@neologist,
The "Old Testament" is not about history at all. It's about mythology and the rage of dreaming sheep.
The Medes controlled an empire which was not based on Babylon. It was based in the Iranian highlands. Astyages was the last king of the Medes, and he was defeated by Cyrus in 550 BCE. Taking Babylon was just mopping up the mess the Medes left behind, when they had let the Chaldeans return to Babylon. You have zero perspective on history. If it's in your cherished book of fairy tales, then you think it's important. The Egyptians were trying to invade and occupy Mesopotamia, the Assyrian empire was decaying, the Chaldeans were trying to take Babylon from them, the Scythians and the Cimmerians were attacking the Assyrians, and so their empire went into a slow collapse and they could no longer hold onto Babylon. It was at this point that the Medes appear, backed up by their cousins, the Persians.
Babylon fell to the
Medes in 596 BCE. It fell to the Persians in 539 BCE.

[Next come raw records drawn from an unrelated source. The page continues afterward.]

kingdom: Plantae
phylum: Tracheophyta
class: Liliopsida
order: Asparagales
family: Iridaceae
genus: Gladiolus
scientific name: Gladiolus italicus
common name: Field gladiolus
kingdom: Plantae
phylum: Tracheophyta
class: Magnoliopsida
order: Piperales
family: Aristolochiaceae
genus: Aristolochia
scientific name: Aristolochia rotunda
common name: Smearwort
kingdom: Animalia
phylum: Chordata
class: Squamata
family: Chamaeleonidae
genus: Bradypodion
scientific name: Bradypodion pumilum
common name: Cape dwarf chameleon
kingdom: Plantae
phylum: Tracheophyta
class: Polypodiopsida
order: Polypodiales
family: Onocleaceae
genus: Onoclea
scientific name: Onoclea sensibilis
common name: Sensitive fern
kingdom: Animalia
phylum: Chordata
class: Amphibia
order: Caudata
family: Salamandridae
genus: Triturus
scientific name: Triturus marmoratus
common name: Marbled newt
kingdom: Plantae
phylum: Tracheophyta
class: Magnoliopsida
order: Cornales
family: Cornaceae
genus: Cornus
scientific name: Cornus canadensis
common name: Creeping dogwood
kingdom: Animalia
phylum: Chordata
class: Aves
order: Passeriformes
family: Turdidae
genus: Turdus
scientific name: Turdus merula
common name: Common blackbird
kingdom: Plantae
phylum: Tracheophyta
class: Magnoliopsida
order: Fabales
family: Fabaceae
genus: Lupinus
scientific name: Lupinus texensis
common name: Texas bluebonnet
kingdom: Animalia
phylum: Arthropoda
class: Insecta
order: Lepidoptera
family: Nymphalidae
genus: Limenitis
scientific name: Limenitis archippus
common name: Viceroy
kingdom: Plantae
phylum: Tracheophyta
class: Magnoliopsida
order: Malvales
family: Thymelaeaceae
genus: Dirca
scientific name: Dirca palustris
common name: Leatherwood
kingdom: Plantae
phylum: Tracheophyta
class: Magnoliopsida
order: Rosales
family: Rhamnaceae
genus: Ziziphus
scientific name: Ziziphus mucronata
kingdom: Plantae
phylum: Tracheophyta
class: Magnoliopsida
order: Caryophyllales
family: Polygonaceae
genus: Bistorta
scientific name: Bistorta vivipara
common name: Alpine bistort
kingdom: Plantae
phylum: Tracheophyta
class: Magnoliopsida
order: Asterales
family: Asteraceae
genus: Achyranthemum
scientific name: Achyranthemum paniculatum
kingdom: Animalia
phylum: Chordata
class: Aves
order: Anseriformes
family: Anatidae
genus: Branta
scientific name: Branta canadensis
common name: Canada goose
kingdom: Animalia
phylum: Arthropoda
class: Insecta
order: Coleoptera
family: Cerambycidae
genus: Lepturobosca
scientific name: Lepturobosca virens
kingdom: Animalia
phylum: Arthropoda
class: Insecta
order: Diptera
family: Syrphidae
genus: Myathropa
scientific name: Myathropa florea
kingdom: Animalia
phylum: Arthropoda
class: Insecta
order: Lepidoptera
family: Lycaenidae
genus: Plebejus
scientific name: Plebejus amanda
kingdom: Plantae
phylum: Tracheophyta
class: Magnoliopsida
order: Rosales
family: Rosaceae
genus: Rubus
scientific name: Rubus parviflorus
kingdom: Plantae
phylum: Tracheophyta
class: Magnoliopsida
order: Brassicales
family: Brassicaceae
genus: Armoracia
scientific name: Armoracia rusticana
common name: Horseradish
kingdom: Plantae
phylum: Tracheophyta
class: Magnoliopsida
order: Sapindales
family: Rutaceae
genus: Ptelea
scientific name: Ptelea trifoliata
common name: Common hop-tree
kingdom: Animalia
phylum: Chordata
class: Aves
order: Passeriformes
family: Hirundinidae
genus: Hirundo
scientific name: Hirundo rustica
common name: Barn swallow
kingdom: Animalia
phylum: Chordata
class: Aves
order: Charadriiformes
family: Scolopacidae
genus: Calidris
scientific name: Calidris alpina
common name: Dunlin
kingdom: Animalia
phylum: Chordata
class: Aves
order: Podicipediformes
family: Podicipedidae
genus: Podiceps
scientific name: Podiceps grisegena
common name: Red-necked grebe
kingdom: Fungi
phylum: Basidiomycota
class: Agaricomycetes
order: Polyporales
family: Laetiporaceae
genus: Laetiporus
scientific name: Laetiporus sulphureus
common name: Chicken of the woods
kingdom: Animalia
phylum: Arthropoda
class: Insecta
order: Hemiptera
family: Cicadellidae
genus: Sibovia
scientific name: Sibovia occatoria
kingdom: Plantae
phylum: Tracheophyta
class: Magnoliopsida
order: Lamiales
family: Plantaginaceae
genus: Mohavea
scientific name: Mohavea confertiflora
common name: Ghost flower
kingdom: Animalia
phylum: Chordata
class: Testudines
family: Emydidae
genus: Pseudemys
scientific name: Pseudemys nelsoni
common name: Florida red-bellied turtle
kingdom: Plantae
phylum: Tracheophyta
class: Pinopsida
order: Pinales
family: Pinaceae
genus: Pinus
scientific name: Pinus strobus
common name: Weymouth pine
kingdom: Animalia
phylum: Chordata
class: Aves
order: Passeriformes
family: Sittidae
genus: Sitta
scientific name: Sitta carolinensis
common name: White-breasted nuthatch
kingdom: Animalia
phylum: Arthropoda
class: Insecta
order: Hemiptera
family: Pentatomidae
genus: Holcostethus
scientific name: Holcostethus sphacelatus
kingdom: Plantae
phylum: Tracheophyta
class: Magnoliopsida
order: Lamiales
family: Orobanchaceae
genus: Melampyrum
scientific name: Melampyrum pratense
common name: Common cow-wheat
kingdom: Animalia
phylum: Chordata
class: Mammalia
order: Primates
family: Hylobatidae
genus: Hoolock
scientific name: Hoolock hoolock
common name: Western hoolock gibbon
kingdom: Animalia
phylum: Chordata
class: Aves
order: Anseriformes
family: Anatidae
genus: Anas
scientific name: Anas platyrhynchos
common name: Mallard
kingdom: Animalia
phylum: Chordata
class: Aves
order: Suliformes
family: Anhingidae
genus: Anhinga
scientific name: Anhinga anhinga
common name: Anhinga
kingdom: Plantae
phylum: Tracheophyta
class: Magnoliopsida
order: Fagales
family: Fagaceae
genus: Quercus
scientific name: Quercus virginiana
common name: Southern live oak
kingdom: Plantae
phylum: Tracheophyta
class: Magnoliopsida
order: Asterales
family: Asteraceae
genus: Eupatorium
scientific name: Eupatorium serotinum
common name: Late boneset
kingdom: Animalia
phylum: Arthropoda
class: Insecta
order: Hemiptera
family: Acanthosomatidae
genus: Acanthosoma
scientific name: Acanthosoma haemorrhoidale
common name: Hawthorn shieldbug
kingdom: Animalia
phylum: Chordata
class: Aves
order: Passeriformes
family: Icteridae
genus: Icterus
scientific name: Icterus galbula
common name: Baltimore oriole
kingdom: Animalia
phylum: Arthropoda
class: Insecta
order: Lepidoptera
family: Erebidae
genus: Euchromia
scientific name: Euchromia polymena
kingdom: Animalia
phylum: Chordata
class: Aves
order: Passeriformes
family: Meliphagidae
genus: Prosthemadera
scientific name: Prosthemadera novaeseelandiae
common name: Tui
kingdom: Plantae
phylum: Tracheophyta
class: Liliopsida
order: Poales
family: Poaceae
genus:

As for how many cities which were once capitals of world leading empires became completely uninhabited, the answer is none--not even Babylon. Babylon was never the capital of a world leading empire. There has never been a world leading empire. Again, you lack perspective. Babylon only became uninhabited more than 1500 years after the events you are obsessed with. Babylon has been destroyed more than once, and rebuilt. Most recently, Saddam Hussein was trying to rebuild the city in 1983. However, he got distracted not long after that.
You are so obsessively focused on your idiot "prophecies" that you are unable to see the flow of history which swirled around the city once known as Babylon. If i had a thousand dollars for every two-bit, tin-pot thug who set up a throne in Babylon and called himself the King of a "world-leading" empire, i'd retire to Hawaii.
As for the implications of that stupidity about "world-leading" empires, the capital of the Achaemenid empire was Susa in what is now Iran. It was overrun time and again by Assyrians, Medes, Persians, Greco-Macedonians and eventually by Ali and his Muslim army of holy warriors. Just like Babylon, it was marginalized by the Muslims during their "Islamification" of Persia, and wasted away.
There were cities in the coastal deserts of Peru that "died" so long ago, we don't even know their names. Teotihuacan on the Mexican plateau was once a city of more than 100,000 people, and about 1500 years ago, may have been the sixth largest city in the world. It was a well-known religious center, very important to the people of the region--and it was completely unihabited by a thousand years ago. We don't know who it's people were, what language they spoke and why the city declined.
The city of Carthage was completely destroyed by the Romans, and they even plowed salt into the land around the city to prevent its occupation. Unfortunately for them, Utica sits on a river which silted up, so they were forced to rebuild Carthage, so as to have a reliable port. It certainly was never the capital of a "world leading empire," and for as extensive and rich as the Punic empire became before they went to war with the Romans, they were unable to either defend their empire nor to save their city.
I could go on like this for quite a while, but you've already wasted too much of my time with your obsessive idiocy. If you want to believe in your silly fairy tales about prophecy, help yourself. Don't expect that any well-educated people will take you seriously.